Fabrício trouxe uma visão um pouco diferente de Leandro. “Há poucos negros no meio artístico, porque esse trabalho de inclusão é recente. Vamos ter apresentadores e atores, na maioria das vezes, piores do que brancos, porque estamos atrasados na questão de herança cultural. Só que a melhora acontecerá pouco a pouco. Por isso é importante dar oportunidade, porque a melhora acontece com o tempo”, falou.
“A Maju é o maior exemplo. Ela é melhor que a Sandra Annenberg? Não. Por quê? Simples: Uma tem décadas de profissão, a outra começou recentemente. Isso significa que a Maju continuará abaixo da Sandra? Também não. Com o tempo, ela vai melhorando e será uma das grandes do nosso país, servindo de exemplo para outras jovens negras que vão se preparar desde cedo”, completou.
No lançamento de As Aventuras de Poliana, em 2018, Iris Abravanel foi questionada sobre a falta de atores negros em novelas das emissoras.

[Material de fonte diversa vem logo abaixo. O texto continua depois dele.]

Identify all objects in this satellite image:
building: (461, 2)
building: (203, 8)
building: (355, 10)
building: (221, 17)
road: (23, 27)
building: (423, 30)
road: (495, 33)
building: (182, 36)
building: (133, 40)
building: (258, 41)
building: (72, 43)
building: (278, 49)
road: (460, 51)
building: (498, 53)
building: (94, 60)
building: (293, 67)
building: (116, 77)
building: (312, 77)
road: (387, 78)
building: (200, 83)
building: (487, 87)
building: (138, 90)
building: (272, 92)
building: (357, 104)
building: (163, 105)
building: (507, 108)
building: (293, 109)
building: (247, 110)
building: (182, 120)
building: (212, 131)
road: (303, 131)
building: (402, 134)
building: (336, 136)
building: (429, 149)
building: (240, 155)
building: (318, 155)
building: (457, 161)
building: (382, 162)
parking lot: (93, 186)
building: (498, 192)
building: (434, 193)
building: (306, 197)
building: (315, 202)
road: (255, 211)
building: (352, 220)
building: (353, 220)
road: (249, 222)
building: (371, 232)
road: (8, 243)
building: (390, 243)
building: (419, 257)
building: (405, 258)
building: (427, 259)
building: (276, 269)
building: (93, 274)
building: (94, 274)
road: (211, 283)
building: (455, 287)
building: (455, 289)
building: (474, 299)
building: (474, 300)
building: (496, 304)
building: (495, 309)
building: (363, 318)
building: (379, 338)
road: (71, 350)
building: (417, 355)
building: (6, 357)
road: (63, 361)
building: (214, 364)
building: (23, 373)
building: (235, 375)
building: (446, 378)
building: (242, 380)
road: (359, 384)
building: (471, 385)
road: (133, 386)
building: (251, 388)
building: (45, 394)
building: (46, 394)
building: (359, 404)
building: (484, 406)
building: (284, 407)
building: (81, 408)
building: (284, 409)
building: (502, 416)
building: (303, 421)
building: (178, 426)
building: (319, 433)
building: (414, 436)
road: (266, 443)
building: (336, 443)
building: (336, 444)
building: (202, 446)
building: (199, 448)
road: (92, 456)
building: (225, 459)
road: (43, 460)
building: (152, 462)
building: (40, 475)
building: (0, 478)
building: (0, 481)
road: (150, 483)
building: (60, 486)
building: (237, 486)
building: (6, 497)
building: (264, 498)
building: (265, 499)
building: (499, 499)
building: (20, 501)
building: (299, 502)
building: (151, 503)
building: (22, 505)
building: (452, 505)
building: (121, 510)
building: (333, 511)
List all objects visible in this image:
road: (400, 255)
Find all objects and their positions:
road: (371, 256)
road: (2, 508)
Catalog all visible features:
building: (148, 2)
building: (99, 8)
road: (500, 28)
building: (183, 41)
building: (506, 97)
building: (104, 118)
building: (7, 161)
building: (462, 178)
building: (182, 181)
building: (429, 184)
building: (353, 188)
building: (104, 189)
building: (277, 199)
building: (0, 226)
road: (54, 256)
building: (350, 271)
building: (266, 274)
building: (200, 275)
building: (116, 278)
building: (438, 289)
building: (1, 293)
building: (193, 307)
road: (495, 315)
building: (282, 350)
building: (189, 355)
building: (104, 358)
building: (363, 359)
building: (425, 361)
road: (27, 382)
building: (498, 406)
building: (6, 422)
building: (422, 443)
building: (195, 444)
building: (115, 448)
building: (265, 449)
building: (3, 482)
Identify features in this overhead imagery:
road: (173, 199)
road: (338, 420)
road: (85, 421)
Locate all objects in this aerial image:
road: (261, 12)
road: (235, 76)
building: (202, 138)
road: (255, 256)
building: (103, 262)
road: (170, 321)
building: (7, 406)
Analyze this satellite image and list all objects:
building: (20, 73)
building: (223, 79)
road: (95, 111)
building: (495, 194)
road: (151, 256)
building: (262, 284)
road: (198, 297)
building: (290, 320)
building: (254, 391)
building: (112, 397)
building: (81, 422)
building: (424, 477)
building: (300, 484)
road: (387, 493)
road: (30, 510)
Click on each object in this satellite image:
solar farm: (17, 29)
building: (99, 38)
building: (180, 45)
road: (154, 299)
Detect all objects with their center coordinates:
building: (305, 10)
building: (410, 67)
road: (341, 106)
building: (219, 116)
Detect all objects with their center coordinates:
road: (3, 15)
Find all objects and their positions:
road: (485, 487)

A autora afirmou que a comunidade negra precisava superar algumas coisas. “Não existem atores negros, e quando aparecem precisamos aproveitar”, declarou.
“Nas nossas novelas sempre temos o núcleo com atores negros, só não temos mais porque temos dificuldade de encontrar atores com os perfis dos personagens da trama aqui em São Paulo”, acrescentou a roteirista.
Os atores da produção discordaram da visão de Iris e opinaram sobre a falta de representatividade na TV.
“É tudo questão de representatividade, de referência. Não acho que deveria haver um núcleo negro, pois deveria ser normal a gente estar no trabalho como comuns. Não como recorte. Discordo que temos que superar algo: existem diversos atores negros extremamente talentosos, mas que não têm chance de crescer. Essa é a única diferença entre atores brancos e nós”, disse Nando Cunha.
“Nós também geramos empregos, se fizermos uma greve, haverá um blackout, entende? Encontrar-se nesse trabalho e se juntar pra ficarmos mais fortes. É triste quando ouvimos uma história como se fôssemos exceção, sendo que somos maioria”, opinou Vitor Brito.
Viola Davis, primeira negra vencedora do Emmy, fez um discurso ressaltando que as oportunidades é o que separam a comunidade afro dos brancos. “Deixem-me dizer algo a vocês: a única coisa que separa as mulheres negras de qualquer outra pessoa é a oportunidade. Você não pode ganhar um Emmy por papéis que simplesmente não existem”.
A discussão sobre representatividade deverá pautar o Brasil ao longo dos próximos anos, talvez das próximas décadas. Apesar dos avanços, fica muito claro que os artistas negros buscam por mais espaços na televisão e uma maior representatividade nos canais abertos.